(READING TEXT Opens)

# Mixing Central Americans and Vics and Haps



## cichlid-gal (Apr 27, 2012)

Has anyone ever done this? I have a 165G tank that I am getting ready to set up. I know I can mix the Vics and Haps...but uncertain if I can add the Central American species.

I currently have some Psammachromis riponianus (breeding group of 2M/8F)and Placidochromis sp. "Phenochilus Tanzania" (1M/4F)which I plan to house together in the 165G tank. The problem is I am smitten with a certain CA cichlid also...so I'm wondering how this mix might work...

Psammachromis group (4-5 inches)
Placidochromis group (8-10 inches)
Vieja/Paraneetroplus synspilus either single or pair? I have no idea about CA requirements as this is my 1st look at them..but I love this fish (17 inches...this is the part that worries me)

(READING TEXT Closes)

WHAT YOU NEED TO DO:
(1) In the cichlid forum post, how large is the tank the poster is getting ready to set up?
(2) Please carry on the cichlid forum post from its final line.

(DATASET EXCERPTS Opens)

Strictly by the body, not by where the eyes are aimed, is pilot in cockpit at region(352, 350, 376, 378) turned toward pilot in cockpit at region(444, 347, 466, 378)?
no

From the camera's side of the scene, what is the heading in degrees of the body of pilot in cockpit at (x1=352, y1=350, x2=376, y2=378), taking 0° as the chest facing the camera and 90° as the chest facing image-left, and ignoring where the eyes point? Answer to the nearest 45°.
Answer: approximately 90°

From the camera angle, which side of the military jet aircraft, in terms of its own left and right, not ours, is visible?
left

(DATASET EXCERPTS Closes)
(DATASET EXCERPTS Opens)

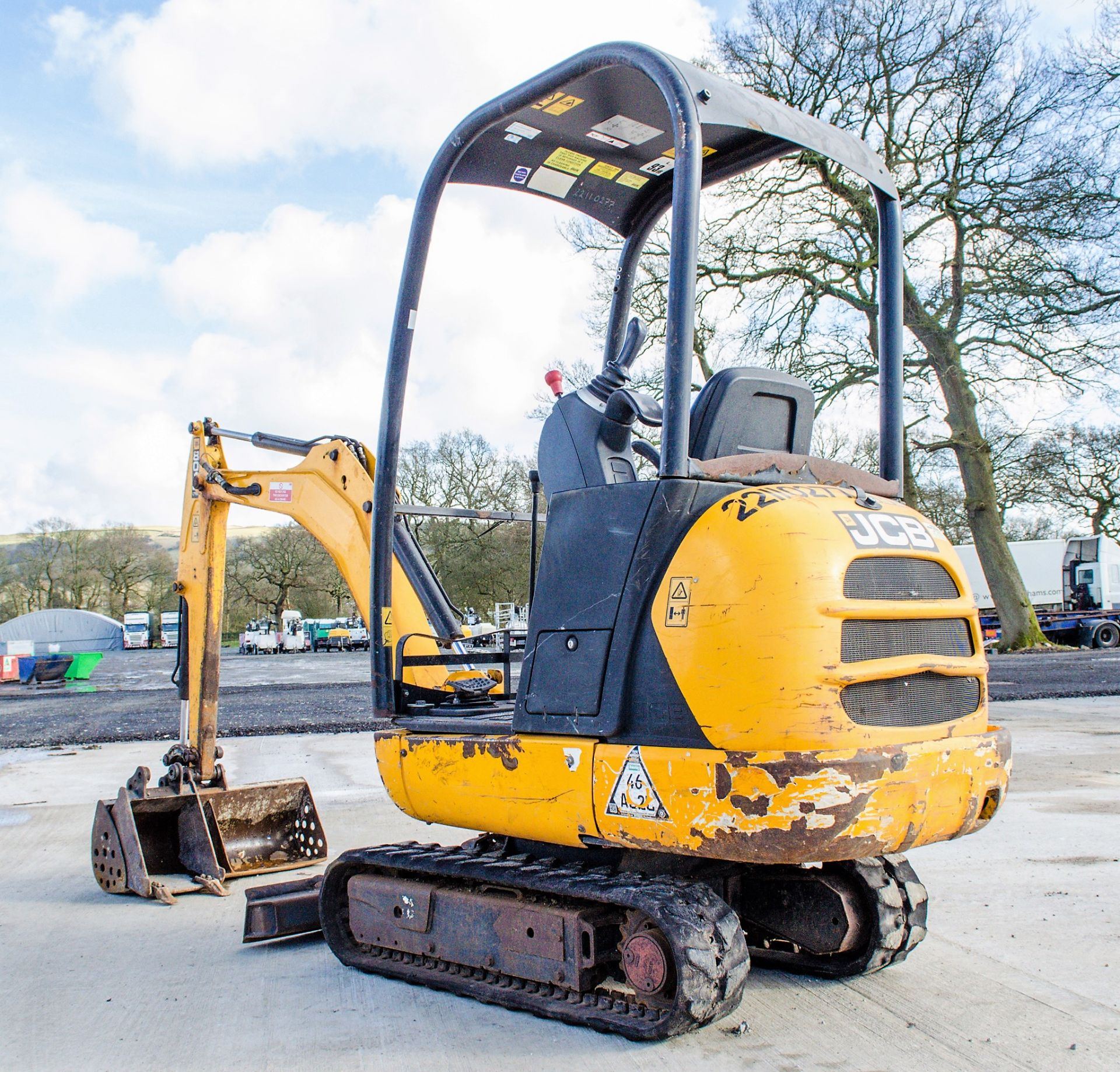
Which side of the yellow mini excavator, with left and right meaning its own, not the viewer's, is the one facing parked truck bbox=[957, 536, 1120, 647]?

(DATASET EXCERPTS Closes)

RESULTS FOR EACH TASK:
(1) 165 gallons

(2)
I have to move the P riponianus and P. sp. "phenochilus tanzania" so I'm hoping to mix in another great fish...I know its unorthodox but I guess I just want to know what types of tankmates are doable for the Vieja/Paraneetroplus. I do have another Hap type that I love also but this particular CA species has sent an arrow though my heart... :lol: Hoping that there is a straw of chance that I might be able to make this work.

Thanks for your input.


----------



## walzon1 (Jun 17, 2013)

First I am going to assume you mean Vieja Syspila since they are the most popular Vieja species, I have never kept them or known anyone that kept them so this is a generalization from what I know about mixing africans and americans. A pair would be a definite no, they get way too aggressive in pairs for africans, If sized right a single could last quite a while in a 165g but there is no way to know how long. Too small American the Africans can pick on them badly, too big american they kill everything in the tank, eventually the American will tank over the whole tank though, but it could take many years.


----------



## cichlid-gal (Apr 27, 2012)

This one walzon (sorry about that)

http://www.cichlid-forum.com/profiles/species.php?id=105

looking like this (wow..wow...wow)

http://www.aquariumadvice.com/forum...m-11-28-08-synspilum-and-loiselle-109358.html


----------



## CjCichlid (Sep 14, 2005)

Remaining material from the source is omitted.